[What you are asked to do] Copy out the text of the items below without any changes, from the very first line through the line containing "stalen van je kleurenselectie.", including both of those lines.

[Dataset extract]

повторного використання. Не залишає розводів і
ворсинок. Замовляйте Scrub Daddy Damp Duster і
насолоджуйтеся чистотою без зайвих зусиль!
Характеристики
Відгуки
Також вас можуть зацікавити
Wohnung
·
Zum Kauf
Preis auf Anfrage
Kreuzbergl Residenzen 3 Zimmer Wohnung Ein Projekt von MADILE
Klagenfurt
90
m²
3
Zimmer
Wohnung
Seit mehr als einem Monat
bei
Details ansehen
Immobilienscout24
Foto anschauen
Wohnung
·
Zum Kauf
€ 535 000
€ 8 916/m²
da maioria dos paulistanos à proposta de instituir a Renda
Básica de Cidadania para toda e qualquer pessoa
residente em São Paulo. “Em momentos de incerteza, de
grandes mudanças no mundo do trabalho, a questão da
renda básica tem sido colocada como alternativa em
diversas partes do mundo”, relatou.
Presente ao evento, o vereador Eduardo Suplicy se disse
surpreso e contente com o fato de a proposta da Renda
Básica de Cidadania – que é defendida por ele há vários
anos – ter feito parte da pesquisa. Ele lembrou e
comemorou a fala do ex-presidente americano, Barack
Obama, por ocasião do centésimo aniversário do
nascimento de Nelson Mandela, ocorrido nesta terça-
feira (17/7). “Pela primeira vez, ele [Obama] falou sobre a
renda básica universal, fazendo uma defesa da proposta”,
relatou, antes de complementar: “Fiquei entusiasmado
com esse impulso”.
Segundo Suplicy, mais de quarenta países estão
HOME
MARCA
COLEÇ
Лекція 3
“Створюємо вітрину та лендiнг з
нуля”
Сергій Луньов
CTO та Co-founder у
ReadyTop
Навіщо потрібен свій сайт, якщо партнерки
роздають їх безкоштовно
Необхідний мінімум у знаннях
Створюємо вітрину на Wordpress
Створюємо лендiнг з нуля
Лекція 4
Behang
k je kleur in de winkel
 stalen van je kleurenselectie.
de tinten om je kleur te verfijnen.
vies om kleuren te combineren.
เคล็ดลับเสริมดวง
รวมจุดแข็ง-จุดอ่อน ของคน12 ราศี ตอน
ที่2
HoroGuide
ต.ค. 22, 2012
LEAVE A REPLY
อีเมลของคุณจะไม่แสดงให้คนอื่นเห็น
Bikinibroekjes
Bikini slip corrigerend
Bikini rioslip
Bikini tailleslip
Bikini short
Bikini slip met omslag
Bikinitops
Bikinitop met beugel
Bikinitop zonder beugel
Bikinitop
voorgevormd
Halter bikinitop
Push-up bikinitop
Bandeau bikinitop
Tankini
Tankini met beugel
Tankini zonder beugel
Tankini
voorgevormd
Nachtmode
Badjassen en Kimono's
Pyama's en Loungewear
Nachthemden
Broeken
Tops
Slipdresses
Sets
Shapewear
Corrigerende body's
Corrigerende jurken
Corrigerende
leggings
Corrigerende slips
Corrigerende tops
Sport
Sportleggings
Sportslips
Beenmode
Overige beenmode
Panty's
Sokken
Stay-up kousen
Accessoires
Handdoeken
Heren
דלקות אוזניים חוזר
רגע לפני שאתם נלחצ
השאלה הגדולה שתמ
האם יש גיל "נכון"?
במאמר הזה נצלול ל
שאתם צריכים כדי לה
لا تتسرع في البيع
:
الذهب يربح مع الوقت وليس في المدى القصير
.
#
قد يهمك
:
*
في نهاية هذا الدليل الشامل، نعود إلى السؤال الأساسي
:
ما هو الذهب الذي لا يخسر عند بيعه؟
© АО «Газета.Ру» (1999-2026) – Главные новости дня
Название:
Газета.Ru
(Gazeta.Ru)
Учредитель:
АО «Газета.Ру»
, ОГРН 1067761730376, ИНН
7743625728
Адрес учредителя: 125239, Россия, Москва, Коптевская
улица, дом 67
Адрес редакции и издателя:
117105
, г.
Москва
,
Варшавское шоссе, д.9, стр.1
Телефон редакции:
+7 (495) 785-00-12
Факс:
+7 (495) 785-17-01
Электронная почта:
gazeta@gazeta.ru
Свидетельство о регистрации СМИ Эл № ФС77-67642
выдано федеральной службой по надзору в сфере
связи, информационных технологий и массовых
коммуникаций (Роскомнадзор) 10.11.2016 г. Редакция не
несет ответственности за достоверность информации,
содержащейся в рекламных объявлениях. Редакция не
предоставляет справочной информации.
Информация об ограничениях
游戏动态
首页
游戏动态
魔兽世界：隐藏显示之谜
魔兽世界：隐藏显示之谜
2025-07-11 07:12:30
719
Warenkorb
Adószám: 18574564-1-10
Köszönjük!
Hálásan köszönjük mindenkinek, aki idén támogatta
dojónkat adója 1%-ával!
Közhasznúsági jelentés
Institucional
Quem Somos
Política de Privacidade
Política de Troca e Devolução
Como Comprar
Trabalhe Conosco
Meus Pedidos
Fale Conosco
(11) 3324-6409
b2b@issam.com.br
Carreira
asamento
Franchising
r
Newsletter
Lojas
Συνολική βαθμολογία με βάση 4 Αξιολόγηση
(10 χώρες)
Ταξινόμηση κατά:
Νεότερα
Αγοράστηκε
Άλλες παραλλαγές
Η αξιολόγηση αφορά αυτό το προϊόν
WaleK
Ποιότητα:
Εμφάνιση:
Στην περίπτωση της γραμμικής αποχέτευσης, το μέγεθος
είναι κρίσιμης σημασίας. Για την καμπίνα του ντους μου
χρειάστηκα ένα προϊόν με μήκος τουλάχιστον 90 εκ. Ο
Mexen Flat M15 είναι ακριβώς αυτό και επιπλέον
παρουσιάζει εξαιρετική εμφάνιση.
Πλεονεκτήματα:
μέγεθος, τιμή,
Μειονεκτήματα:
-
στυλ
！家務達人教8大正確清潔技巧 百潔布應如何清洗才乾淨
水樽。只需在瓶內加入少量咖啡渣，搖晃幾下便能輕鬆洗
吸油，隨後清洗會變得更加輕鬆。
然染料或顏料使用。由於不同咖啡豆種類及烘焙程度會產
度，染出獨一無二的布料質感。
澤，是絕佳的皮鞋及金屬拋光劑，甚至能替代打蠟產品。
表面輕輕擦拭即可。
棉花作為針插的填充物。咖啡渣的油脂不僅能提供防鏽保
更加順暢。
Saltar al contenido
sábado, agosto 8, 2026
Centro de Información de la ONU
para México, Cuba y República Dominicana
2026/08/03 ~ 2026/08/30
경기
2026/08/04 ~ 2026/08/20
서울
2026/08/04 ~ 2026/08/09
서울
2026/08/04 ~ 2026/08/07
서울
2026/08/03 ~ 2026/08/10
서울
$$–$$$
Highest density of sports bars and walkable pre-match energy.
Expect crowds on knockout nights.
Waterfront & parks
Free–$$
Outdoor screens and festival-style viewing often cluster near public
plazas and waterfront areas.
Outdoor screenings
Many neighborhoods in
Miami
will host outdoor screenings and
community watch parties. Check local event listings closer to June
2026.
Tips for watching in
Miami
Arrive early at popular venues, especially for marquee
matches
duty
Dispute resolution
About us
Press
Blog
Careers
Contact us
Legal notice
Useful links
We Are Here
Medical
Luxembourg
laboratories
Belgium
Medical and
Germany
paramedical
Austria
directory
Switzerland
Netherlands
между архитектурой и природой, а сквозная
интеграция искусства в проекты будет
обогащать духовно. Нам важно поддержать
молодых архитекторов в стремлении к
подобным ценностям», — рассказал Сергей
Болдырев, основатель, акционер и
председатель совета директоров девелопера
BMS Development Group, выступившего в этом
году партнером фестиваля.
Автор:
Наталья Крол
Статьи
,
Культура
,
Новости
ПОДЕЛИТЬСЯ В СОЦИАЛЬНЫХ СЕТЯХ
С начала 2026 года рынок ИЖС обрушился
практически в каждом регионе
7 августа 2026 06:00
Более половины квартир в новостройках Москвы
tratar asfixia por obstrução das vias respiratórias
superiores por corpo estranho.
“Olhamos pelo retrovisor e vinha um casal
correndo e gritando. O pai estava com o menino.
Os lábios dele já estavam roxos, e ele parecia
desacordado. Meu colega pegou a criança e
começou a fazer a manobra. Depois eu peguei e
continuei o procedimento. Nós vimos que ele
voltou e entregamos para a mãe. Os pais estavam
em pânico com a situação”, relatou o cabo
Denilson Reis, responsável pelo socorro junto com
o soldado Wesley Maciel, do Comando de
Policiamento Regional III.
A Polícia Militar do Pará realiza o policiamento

[Task output]
повторного використання. Не залишає розводів і
ворсинок. Замовляйте Scrub Daddy Damp Duster і
насолоджуйтеся чистотою без зайвих зусиль!
Характеристики
Відгуки
Також вас можуть зацікавити
Wohnung
·
Zum Kauf
Preis auf Anfrage
Kreuzbergl Residenzen 3 Zimmer Wohnung Ein Projekt von MADILE
Klagenfurt
90
m²
3
Zimmer
Wohnung
Seit mehr als einem Monat
bei
Details ansehen
Immobilienscout24
Foto anschauen
Wohnung
·
Zum Kauf
€ 535 000
€ 8 916/m²
da maioria dos paulistanos à proposta de instituir a Renda
Básica de Cidadania para toda e qualquer pessoa
residente em São Paulo. “Em momentos de incerteza, de
grandes mudanças no mundo do trabalho, a questão da
renda básica tem sido colocada como alternativa em
diversas partes do mundo”, relatou.
Presente ao evento, o vereador Eduardo Suplicy se disse
surpreso e contente com o fato de a proposta da Renda
Básica de Cidadania – que é defendida por ele há vários
anos – ter feito parte da pesquisa. Ele lembrou e
comemorou a fala do ex-presidente americano, Barack
Obama, por ocasião do centésimo aniversário do
nascimento de Nelson Mandela, ocorrido nesta terça-
feira (17/7). “Pela primeira vez, ele [Obama] falou sobre a
renda básica universal, fazendo uma defesa da proposta”,
relatou, antes de complementar: “Fiquei entusiasmado
com esse impulso”.
Segundo Suplicy, mais de quarenta países estão
HOME
MARCA
COLEÇ
Лекція 3
“Створюємо вітрину та лендiнг з
нуля”
Сергій Луньов
CTO та Co-founder у
ReadyTop
Навіщо потрібен свій сайт, якщо партнерки
роздають їх безкоштовно
Необхідний мінімум у знаннях
Створюємо вітрину на Wordpress
Створюємо лендiнг з нуля
Лекція 4
Behang
k je kleur in de winkel
 stalen van je kleurenselectie.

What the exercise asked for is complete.